Colorectal cancer can often cause discomfort and apprehension among patients and loved ones, as many misconceptions surround screening methods, symptoms, and treatments. In March, during Colorectal Cancer Awareness Month, physicians who treat colorectal cancer want you to know that prevention and early detection are key to fighting the disease.

The truth is that colorectal cancer is highly treatable, and routine screening methods are proven to be effective in reducing incidence.”

The truth is that colorectal cancer is highly treatable, and routine screening methods are proven to be effective in reducing incidence. In fact, if caught early, the American Cancer Society (ACS) estimates colorectal cancer has a 90 percent survival rate. Yet, the Centers for Disease Control and Prevention (CDC) reports that one-third of Americans in the recommended age range have never been screened.

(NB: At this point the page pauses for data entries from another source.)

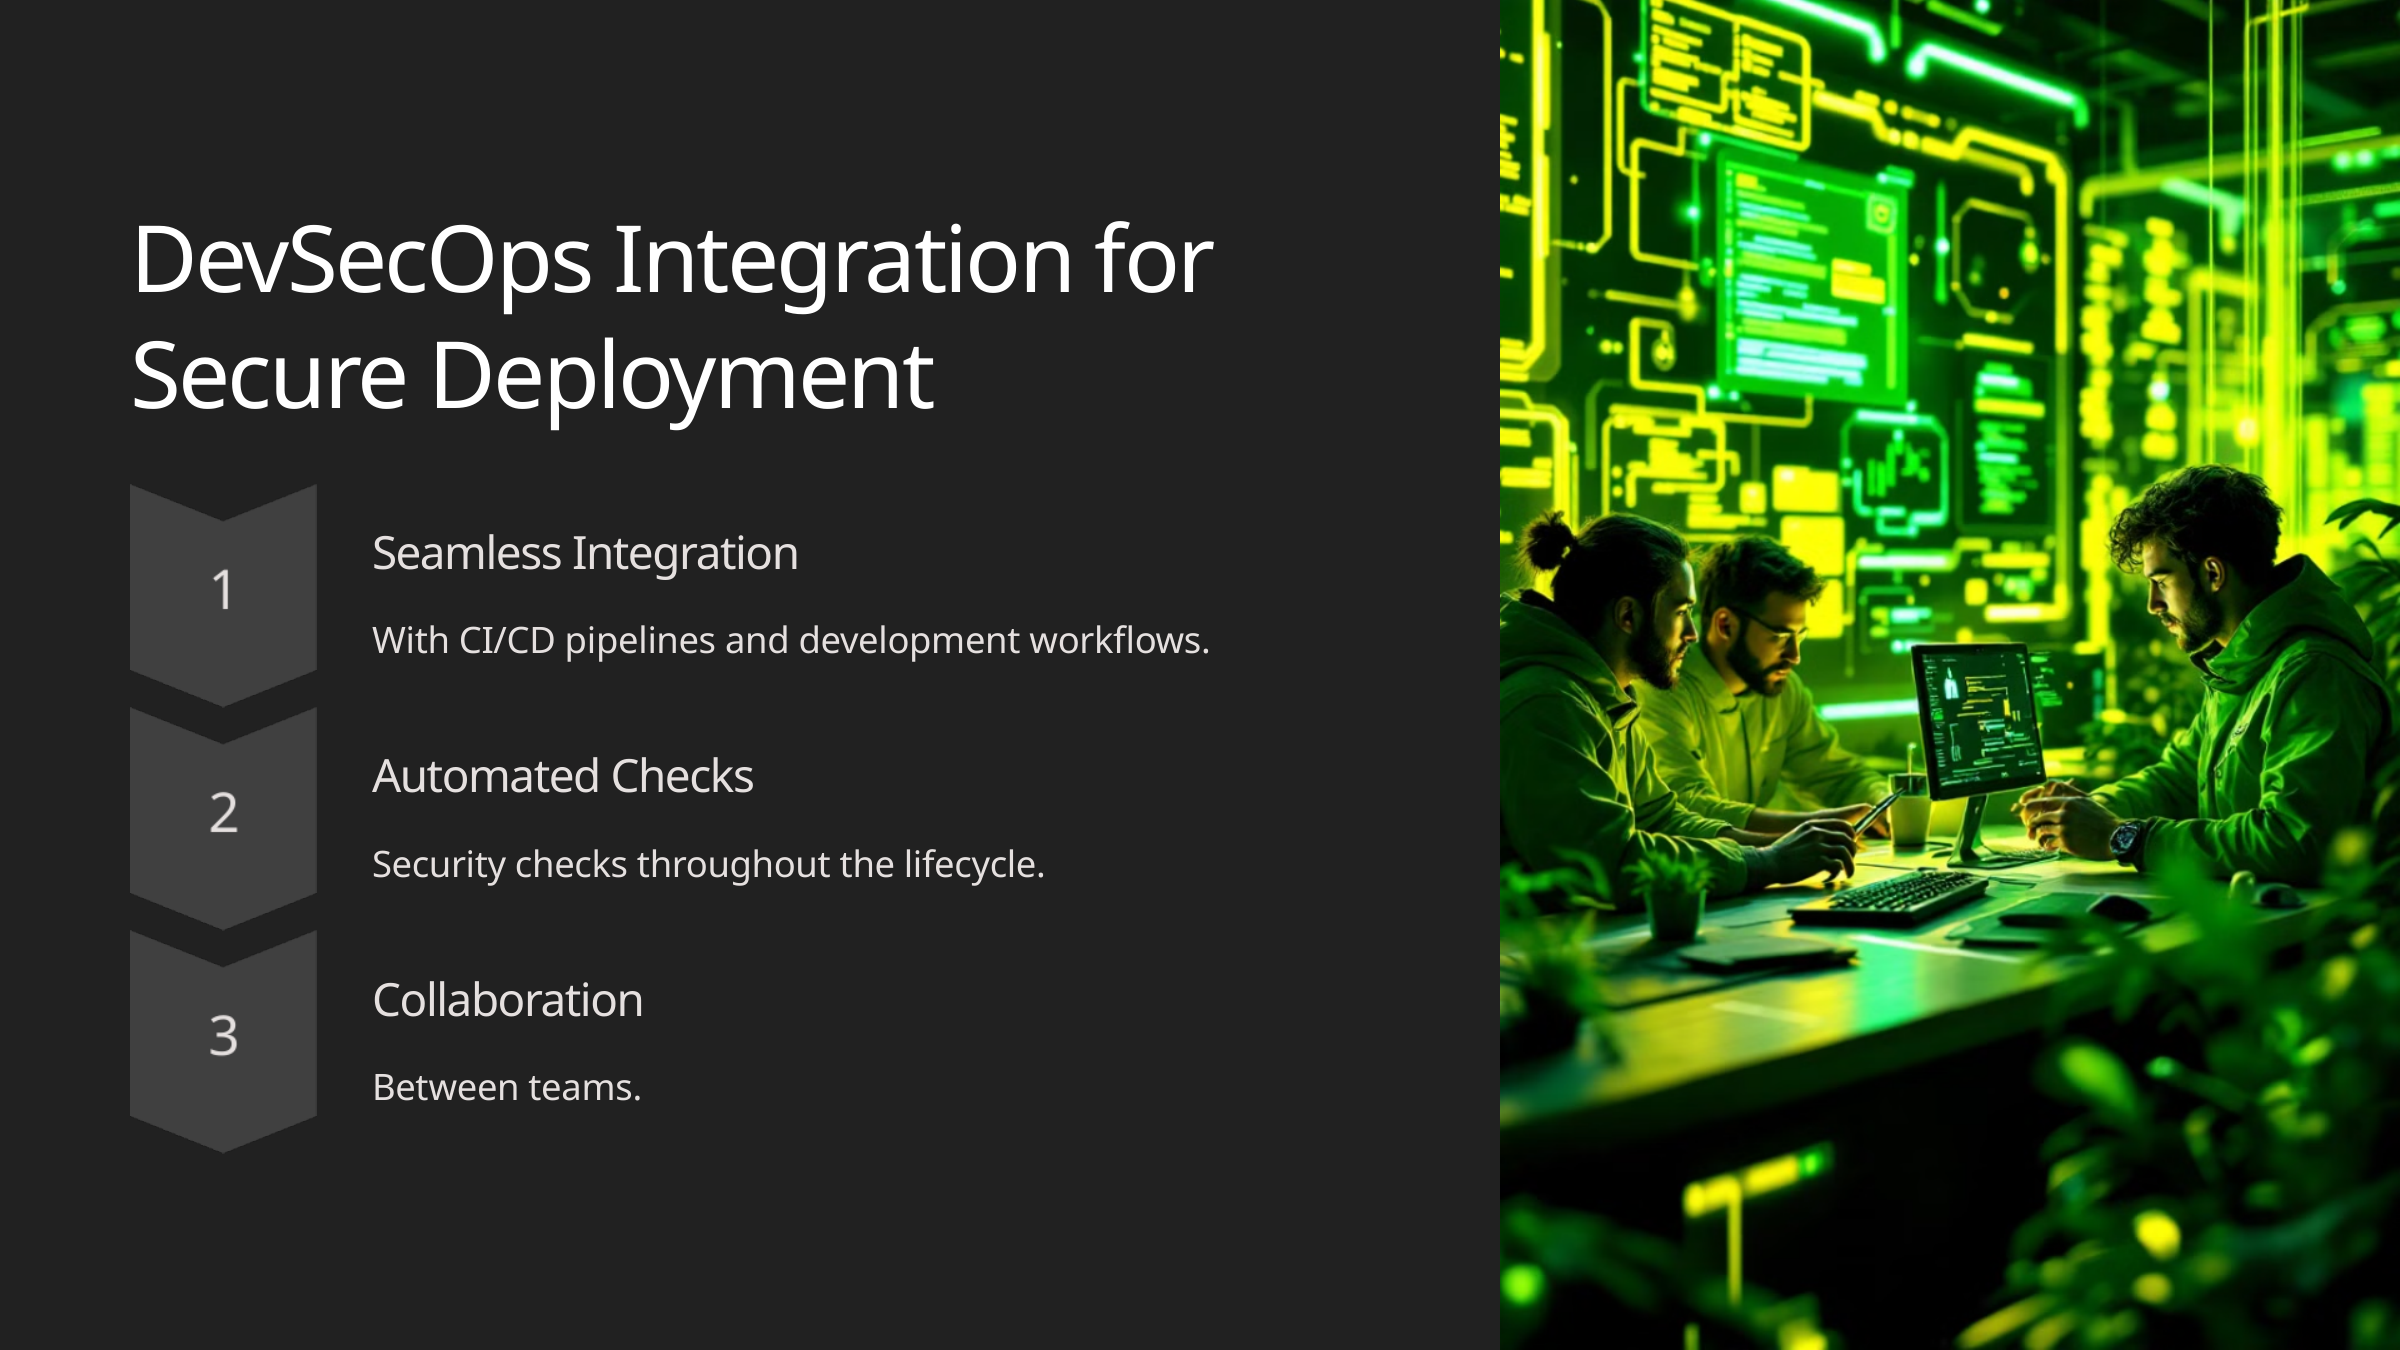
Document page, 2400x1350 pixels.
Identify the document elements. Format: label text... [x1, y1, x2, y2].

text_box Between teams. [372, 1048, 1370, 1108]
picture [130, 484, 317, 1154]
text_box Security checks throughout the lifecycle. [372, 825, 1370, 885]
text_box Automated Checks [371, 744, 838, 803]
text_box Collaboration [371, 967, 838, 1026]
text_box Seamless Integration [372, 521, 903, 580]
text_box DevSecOps Integration for Secure Deployment [130, 195, 1370, 429]
text_box With CI/CD pipelines and development workflows. [372, 601, 1370, 662]
picture [1499, 0, 2400, 1350]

Colorectal cancer is the second-leading cause of cancer death in the U.S., with increasing incidence in young adults. These are the four things physicians want you to know about awareness and prevention.

Vigilance is essential

Many patients think that because they don’t have symptoms, they don’t have cancer. However, colorectal cancer does not usually cause symptoms until it reaches advanced stages. Patients should discuss concerns and address symptoms, such as rectal bleeding or changes in bowel movements, with a physician.

Screening options vary – there’s an option that’s right for you

Men and women age 45 and older without family or personal history of cancer should discuss the most appropriate screening test with their physician. While colonoscopies are necessary to confirm and often remove cancers, there are other options. Screening tests include fecal tests, such as guaiac-based fecal occult blood tests (gFOBT), fecal immunochemical tests (FIT), and multi-targeted stool DNA (MT-sDNA) tests, or endoscopic procedures, such as flexible sigmoidoscopies, virtual colonoscopies, or even double-contrast barium enemas. Patients may also choose to utilize FDA-approved at-home colon cancer screening kits before consulting with a physician.

Screen early if you’re at risk

Risk factors such as family history, diet, personal health, and certain inherited syndromes may mean you need to take extra steps to prevent colorectal cancer or begin screenings at an earlier age. People with a family history of colorectal polyps, a family history of colorectal cancer, Lynch Syndrome (HNPCC), or familial adenomatous polyposis (FAP), should discuss screening frequency with their physician.

Prevention starts now

You can take steps to reduce your risk of developing colorectal cancer by maintaining a healthy lifestyle. Eating a low-fat diet and nutrient-rich foods has been known to reduce risk. Genetic testing may also help some patients learn more about their risk.

While these four important elements of colorectal cancer prevention will help you better prioritize your colorectal health in the near term, improved awareness and education will continue to help break down barriers to detection. The future is ripe with potential to improve outcomes, as oncologists and researchers eye medical innovations that look to improve early detection rates, reduce stigma, and further advance treatments.